Die beiden Studien müssen einander nicht unbedingt widersprechen: Das neoliberale System baut auf einem permanenten Leistungsdruck und Abstiegsangst auf. Die Jugendlichen aus der Oberschicht können zwar darauf vertrauen, dass ihre sozialen Privilegien und die Ungleichheit erhalten bleiben, aber die Mittelschicht muss sich immer und überall behaupten, im Kampf gegen die Anderen. Der Unterschied zu vergangenen Jahren ist neben der Intensität des Leistungskampfes, dass dieses System heute offenbar kaum hinterfragt oder gar abgelehnt wird. Die herrschende Ideologie des Kampfes ums Dasein wirkt sich aus in der Sehnsucht nach Anpassung und in Unterwerfung unter das herrschende System.
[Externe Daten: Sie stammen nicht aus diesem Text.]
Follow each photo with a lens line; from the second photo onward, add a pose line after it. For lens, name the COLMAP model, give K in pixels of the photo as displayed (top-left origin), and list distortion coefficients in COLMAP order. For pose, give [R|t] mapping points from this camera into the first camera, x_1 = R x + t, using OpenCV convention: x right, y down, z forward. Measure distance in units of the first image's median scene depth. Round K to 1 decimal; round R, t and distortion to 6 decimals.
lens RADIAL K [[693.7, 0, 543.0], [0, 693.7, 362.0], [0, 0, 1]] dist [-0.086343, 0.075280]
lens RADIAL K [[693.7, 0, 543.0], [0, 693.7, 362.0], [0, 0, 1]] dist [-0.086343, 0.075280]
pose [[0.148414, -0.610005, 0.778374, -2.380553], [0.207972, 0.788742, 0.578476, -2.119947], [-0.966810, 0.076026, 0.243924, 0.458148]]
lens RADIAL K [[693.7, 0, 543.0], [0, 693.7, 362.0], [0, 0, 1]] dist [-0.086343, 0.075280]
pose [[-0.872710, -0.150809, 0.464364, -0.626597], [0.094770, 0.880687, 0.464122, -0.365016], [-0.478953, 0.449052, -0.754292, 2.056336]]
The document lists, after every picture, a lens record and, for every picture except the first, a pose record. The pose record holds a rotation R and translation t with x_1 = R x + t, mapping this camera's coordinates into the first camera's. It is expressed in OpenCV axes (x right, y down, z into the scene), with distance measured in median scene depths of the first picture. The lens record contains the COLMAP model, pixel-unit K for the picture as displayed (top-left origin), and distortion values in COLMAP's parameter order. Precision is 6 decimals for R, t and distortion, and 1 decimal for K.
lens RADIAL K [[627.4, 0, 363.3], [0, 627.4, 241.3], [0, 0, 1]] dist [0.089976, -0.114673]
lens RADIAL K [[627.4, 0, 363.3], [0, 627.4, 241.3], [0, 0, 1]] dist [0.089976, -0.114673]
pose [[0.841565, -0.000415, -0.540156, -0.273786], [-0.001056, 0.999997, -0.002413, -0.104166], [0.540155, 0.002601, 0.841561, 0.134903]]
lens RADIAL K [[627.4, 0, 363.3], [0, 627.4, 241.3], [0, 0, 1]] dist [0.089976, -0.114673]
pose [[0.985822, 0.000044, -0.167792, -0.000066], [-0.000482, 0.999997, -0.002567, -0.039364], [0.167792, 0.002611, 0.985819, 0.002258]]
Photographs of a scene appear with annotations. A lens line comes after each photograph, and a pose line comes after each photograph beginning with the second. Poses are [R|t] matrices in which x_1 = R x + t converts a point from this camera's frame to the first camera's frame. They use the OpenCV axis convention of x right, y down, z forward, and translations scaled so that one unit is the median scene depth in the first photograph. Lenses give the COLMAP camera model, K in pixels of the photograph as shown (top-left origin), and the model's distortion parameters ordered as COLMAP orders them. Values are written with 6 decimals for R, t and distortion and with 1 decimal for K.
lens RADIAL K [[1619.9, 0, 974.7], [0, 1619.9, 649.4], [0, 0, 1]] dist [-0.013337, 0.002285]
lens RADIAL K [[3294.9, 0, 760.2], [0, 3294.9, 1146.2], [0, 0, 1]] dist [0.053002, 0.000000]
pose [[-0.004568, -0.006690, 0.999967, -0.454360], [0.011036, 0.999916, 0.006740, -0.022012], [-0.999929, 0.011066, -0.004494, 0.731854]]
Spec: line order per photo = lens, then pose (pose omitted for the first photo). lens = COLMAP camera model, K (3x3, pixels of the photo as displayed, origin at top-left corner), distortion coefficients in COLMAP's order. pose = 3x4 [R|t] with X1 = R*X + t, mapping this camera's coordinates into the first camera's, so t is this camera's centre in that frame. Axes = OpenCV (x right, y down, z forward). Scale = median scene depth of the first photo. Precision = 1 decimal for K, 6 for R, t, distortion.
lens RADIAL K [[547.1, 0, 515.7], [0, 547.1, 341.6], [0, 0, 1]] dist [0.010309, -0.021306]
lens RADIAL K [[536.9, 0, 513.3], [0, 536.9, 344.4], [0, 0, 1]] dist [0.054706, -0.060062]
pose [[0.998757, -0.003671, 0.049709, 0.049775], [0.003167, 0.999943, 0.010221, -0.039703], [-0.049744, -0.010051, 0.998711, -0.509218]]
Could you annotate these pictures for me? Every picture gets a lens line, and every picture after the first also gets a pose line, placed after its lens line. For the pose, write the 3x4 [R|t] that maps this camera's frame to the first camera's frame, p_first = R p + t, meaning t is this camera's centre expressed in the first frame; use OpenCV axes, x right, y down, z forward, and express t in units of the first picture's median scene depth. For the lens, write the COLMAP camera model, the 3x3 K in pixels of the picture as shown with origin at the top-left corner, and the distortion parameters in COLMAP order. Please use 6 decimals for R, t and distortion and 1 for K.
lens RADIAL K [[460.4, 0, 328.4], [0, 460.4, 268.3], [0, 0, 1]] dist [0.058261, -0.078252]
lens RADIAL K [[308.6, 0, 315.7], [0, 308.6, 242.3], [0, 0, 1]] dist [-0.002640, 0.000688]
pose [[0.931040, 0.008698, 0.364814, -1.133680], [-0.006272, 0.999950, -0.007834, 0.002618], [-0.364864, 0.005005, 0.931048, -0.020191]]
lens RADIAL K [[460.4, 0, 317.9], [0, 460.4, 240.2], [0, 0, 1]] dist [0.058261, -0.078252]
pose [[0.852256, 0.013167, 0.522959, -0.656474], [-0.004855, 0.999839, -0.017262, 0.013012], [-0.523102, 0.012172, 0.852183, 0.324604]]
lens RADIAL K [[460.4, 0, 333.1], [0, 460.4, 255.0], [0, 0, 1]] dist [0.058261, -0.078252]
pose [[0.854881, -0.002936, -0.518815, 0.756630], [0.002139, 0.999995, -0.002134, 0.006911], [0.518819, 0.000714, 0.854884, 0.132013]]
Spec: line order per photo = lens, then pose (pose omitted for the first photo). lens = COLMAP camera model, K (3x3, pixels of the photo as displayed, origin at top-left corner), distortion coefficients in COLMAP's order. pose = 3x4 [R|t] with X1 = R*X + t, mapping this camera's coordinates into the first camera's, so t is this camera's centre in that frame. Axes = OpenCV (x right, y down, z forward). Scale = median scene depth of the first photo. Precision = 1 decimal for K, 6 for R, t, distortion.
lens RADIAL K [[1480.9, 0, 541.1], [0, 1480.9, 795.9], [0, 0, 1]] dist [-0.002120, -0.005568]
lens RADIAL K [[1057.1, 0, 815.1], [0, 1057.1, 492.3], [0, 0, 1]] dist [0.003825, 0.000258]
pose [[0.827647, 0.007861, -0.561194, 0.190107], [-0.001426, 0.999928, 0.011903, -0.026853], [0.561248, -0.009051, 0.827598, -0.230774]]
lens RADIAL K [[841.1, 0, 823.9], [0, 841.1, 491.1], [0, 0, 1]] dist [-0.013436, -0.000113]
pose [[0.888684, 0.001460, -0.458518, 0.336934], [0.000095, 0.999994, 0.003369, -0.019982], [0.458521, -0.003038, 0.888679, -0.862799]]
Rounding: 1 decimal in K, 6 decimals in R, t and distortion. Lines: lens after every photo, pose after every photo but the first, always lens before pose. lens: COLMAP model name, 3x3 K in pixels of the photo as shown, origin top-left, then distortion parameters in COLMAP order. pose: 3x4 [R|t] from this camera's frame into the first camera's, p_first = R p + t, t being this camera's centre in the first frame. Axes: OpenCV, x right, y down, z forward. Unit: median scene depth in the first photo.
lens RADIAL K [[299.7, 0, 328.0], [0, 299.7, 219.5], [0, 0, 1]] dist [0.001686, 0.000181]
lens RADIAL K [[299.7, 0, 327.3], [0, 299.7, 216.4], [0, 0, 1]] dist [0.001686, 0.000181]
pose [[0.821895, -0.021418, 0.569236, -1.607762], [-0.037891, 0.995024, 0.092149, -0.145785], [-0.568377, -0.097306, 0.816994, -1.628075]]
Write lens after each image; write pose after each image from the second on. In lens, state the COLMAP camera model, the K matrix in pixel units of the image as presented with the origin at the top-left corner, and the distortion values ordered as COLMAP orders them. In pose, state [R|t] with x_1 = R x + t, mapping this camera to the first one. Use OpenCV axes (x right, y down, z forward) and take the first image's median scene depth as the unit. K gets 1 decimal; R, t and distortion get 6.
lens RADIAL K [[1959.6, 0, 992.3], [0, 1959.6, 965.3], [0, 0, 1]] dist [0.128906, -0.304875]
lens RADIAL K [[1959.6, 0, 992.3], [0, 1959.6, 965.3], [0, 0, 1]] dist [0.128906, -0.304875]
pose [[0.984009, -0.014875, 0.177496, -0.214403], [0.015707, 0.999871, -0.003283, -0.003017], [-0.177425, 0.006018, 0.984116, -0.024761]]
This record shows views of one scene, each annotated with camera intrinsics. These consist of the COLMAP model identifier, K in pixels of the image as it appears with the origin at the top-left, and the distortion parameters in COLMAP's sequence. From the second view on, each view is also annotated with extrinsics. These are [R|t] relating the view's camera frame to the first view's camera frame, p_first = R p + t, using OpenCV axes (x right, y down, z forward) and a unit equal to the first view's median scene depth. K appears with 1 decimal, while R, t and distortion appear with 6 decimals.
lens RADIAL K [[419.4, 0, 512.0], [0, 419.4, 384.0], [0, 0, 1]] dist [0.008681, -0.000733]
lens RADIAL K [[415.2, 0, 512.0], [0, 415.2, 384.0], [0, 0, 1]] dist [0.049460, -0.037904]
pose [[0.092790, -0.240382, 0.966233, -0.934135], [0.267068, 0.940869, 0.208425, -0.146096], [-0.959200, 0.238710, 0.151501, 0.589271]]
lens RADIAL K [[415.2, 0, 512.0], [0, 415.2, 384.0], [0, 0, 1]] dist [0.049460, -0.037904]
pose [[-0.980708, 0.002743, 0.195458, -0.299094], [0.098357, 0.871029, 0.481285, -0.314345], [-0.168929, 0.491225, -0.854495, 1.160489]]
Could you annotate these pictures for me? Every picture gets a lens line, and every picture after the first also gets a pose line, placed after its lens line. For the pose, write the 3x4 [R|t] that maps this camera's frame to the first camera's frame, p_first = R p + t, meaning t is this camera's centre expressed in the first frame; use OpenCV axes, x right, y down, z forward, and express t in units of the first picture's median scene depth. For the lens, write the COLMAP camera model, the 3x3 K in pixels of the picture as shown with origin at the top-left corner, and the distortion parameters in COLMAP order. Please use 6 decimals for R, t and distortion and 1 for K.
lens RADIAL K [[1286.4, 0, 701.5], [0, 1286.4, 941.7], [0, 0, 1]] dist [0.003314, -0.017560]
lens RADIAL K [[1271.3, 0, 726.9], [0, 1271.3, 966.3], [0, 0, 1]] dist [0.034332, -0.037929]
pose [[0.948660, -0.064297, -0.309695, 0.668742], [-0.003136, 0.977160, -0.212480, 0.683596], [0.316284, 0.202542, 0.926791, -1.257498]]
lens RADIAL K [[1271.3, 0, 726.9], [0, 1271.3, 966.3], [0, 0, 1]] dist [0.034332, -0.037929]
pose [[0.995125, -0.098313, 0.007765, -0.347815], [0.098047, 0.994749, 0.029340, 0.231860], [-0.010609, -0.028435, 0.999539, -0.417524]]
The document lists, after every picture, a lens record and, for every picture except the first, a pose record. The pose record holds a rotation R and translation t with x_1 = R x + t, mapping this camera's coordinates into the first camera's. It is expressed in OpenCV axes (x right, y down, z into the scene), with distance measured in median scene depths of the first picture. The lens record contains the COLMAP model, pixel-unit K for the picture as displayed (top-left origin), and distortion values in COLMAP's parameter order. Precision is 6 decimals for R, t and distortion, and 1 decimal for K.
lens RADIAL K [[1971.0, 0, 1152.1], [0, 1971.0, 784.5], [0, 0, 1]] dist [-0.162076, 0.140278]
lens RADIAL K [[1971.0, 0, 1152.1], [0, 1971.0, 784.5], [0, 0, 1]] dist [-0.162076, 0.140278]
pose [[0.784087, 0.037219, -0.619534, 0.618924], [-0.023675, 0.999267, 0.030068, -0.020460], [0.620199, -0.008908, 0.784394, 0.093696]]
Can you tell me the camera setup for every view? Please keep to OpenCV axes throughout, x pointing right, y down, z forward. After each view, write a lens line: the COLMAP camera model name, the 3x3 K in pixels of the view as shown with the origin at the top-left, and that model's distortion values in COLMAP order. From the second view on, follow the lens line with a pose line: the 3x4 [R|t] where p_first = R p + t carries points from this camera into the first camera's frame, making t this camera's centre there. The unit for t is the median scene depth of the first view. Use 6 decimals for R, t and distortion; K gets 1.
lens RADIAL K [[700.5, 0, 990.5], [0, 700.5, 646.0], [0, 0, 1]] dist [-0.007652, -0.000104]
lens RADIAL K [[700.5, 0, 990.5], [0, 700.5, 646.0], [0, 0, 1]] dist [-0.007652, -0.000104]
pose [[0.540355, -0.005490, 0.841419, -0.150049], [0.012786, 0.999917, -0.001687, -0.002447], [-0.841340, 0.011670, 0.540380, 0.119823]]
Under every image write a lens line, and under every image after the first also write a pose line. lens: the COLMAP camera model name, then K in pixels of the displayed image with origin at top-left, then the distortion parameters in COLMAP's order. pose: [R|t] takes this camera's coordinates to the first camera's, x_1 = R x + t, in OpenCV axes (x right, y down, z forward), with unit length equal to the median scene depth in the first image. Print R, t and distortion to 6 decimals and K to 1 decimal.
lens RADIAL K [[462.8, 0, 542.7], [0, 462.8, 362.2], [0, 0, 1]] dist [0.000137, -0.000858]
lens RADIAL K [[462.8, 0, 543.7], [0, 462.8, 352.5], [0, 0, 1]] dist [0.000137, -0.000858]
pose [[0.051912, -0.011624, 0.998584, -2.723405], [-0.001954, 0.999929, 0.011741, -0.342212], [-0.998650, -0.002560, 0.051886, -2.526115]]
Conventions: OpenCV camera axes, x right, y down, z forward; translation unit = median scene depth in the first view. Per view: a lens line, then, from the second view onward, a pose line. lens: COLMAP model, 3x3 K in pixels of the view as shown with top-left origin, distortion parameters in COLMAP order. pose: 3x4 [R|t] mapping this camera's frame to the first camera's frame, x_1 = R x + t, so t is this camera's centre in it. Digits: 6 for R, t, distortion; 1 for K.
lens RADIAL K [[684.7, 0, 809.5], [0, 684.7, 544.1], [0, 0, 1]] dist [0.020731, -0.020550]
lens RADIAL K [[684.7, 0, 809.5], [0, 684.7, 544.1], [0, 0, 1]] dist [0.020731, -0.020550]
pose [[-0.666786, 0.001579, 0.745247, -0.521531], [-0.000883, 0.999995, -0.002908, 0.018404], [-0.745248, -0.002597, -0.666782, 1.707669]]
Halt und Vertrauen in gesellschaftliche Institutionen und normative Überzeugungen gibt es immer weniger, dafür wächst das Vertrauen ins eigene Ich, in Karriere und finanziellen Erfolg. All jene, die es nicht schaffen, wie man es selbst schaffen zu können glaubt, werden verachtet. Jeder, der sich dem unmenschlichen System verweigert, muss mit unmenschlichen Reaktionen rechnen.
Von der Psychologie wird seit einigen Jahrzehnten eine Ausbreitung der narzisstischen Persönlichkeit festgestellt. Diese Generation führt das weiter. Der Neoliberalismus, dem sie sich unterordnet, hat in den vergangenen 30 Jahren die Eigenschaften gefördert, die ihn ausmachen: Egoismus, Konkurrenzkampf, Prinzipienlosigkeit. Mit dieser Generation lässt sich kaum auf einen Systemwechsel hoffen. Und es besteht auch eher wenig Hoffnung, dass es mit einer kommenden besser wird.